With domestic vehicle sales on a cyclical recovery path, the good run is expected to continue. Improved consumer sentiments from lower inflation and interest rates, and launches lined up in hitherto untouched segments will stand the company in good stead in the months to come.
Investors with a one-two year perspective can buy the Maruti Suzuki stock. At ₹3,732, the stock trades at about 21.5 times its estimated earnings for 2015-16. The one-year forward valuations have moved up from the level of 17 times seen a year ago.
Strong volume outlook
But the current valuation is still reasonable, considering the better prospects for Maruti compared with other listed auto manufacturers such as Mahindra and Mahindra, Bajaj Auto and Hero Motocorp.
In the April 2014-March 2015 period, Maruti Suzuki’s volumes grew by about 11 per cent, higher than the industry growth of 4 per cent for the passenger vehicles segment (comprising cars, utility vehicles and vans). The growth was predominantly supported by new vehicle launches such as Celerio (with Automated Manual Transmission) and the Ciaz sedan. Refresh of the Alto K-10 and an upgraded Swift also helped volume growth.
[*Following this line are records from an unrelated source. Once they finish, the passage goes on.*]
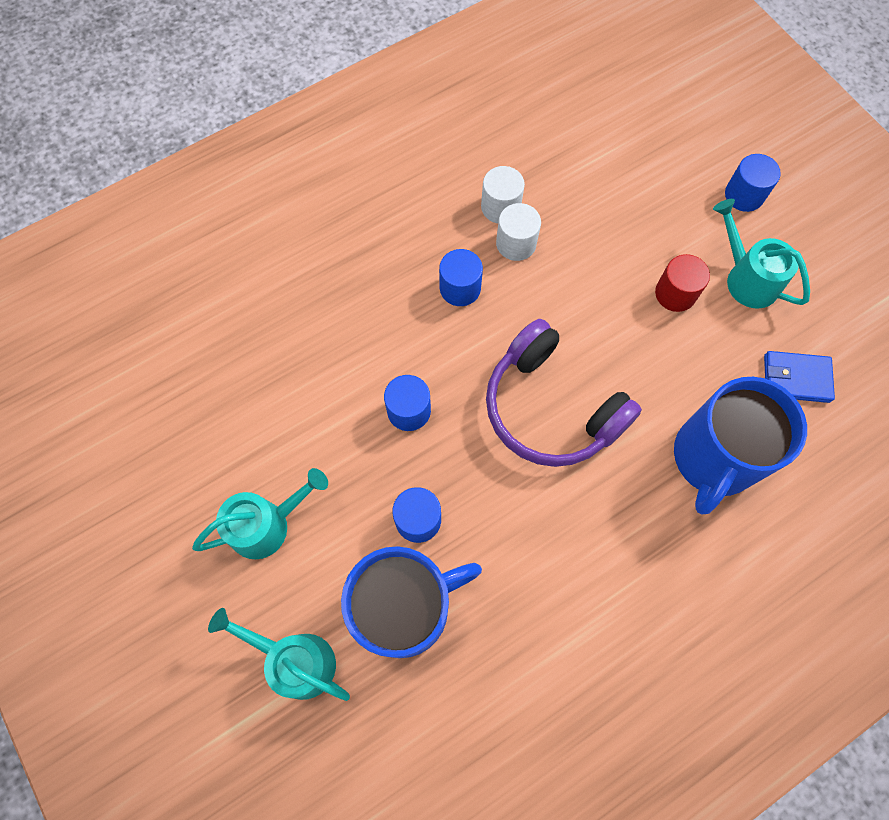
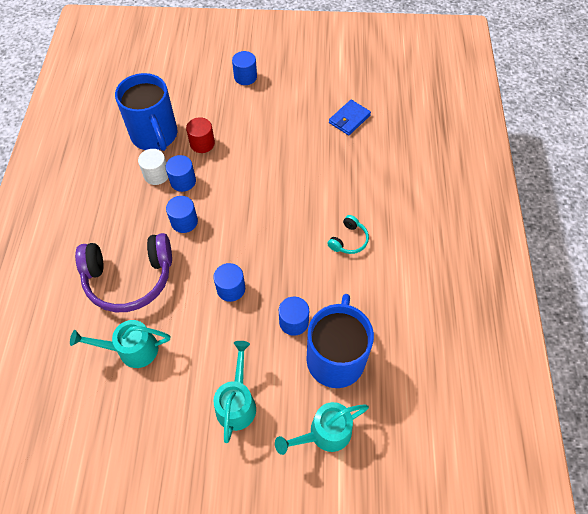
camera: 55 degrees left, 10 degrees down
(516, 243) = (183, 181): white cylinder -> blue cylinder
(551, 408) = (283, 223): purple headphones -> purple headphones (129, 278)
(591, 511) = (349, 240): none -> turquoise headphones
(675, 293) = (270, 135): red cylinder -> red cylinder (202, 143)
(713, 458) = (361, 174): blue mug -> blue mug (155, 135)
(746, 277) = (286, 104): turquoise watering can -> turquoise watering can (131, 350)

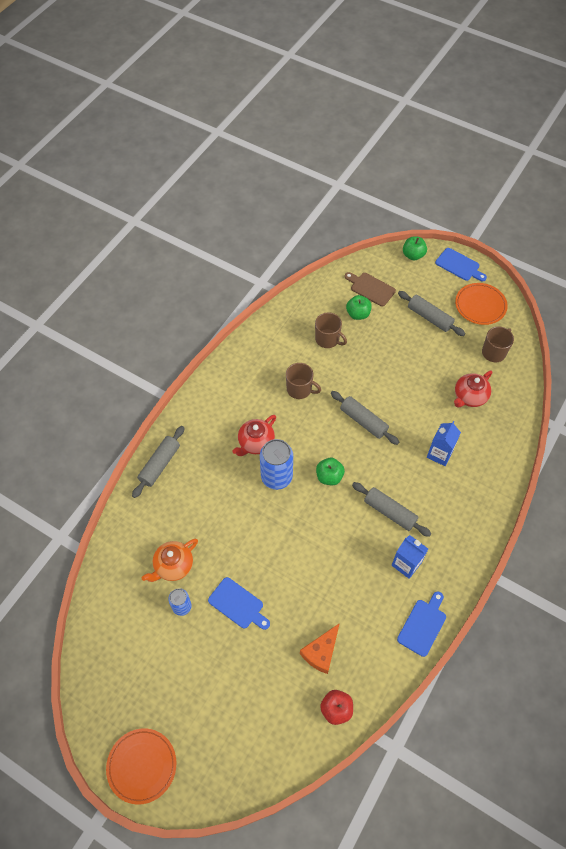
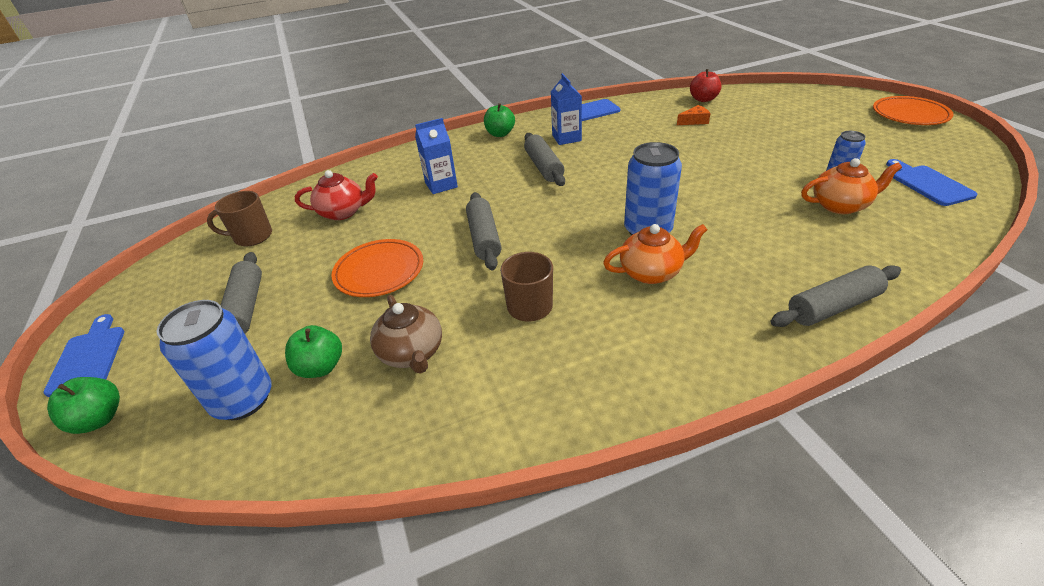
camera: 140 degrees left, 20 degrees down
(238, 604) = (765, 161): blue cutting board -> blue cutting board (928, 184)
(255, 443) = (651, 272): red teapot -> orange teapot
(321, 652) = (694, 121): orange cheese -> orange cheese, size x0.65
(328, 339) = (412, 353): brown mug -> brown teapot
(329, 476) = (580, 209): green apple -> green apple (500, 134)
(371, 288) = (243, 400): brown cutting board -> blue can
(480, 305) = (172, 289): orange plate -> orange plate (379, 271)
Thanks to these introductions, the company improved its market share last fiscal. After dipping to below 40 per cent in 2011-12 and 2012-13, its market share inched back to 42 per cent in 2013-14 and stands at 45 per cent for the year ended March 2015.
In the months to come, planned launches should continue to support volume growth. The company will bring out its first crossover vehicle, the SX4–S Cross shortly.
The much awaited compact SUV launch, launch of a premium hatchback car and facelifts of vehicles such as the Ertiga and Ritz will also happen this fiscal year. The shifting product mix towards sedans and utility/crossover vehicles also means that the company will be less affected by a slowdown in rural sales, where cars with lower price points are more in demand.
Crop damages from the recent unseasonal rains are expected to dampen rural market demand in the next few months. On the other hand, factors such as lower inflation and interest rate cuts should nudge urban consumers to loosen their purse strings.
Thanks to these positive factors, Maruti expects to again outpace industry growth this year. While the Society of Indian Automobile Manufacturers (SIAM) projects domestic passenger vehicle sales volumes to grow 6-8 per cent in 2015-16, the company expects volume growth to be higher at about 11 per cent.
Exports will also do their bit. The company’s exports volumes grew 20 per cent in 2014-15 after it introduced models such as the Swift, Dzire, Ertiga and Ciaz in major African and Latin American markets. It expects similar growth this year too. Exports bring in 10 per cent of the total revenues.
Margin expansion
For the quarter ended March 2015, net sales grew 12 per cent over the March 2014 quarter to Rs. 13,272 crore. Net profits jumped a high 60 per cent to Rs. 1,284 crore. The top line growth was supported by 7 per cent growth in volumes and 5 per cent increase in average realisations year-on-year.
Operating margin at 15.8 per cent was much higher than the 10.4 per cent a year ago – this was supported by higher realisations, lower input costs and favourable forex movements.
High margins for the company should sustain. For one, higher realisations from a richer product mix comprising sedans and utility/crossover vehicles will help. This should also counter the reduced attractiveness for diesel vehicles, which enjoyed better margins.
Next, a pipeline of new launches and improving demand will bring down discounts being offered currently. Already, average discounts have cooled off to Rs. 15,000 in the March 2015 quarter from aboutRs. 21,000 in the December 2014 quarter.
Also, the company has reduced its import content in raw materials to about 16 per cent currently from about 20-25 per cent two-three years ago.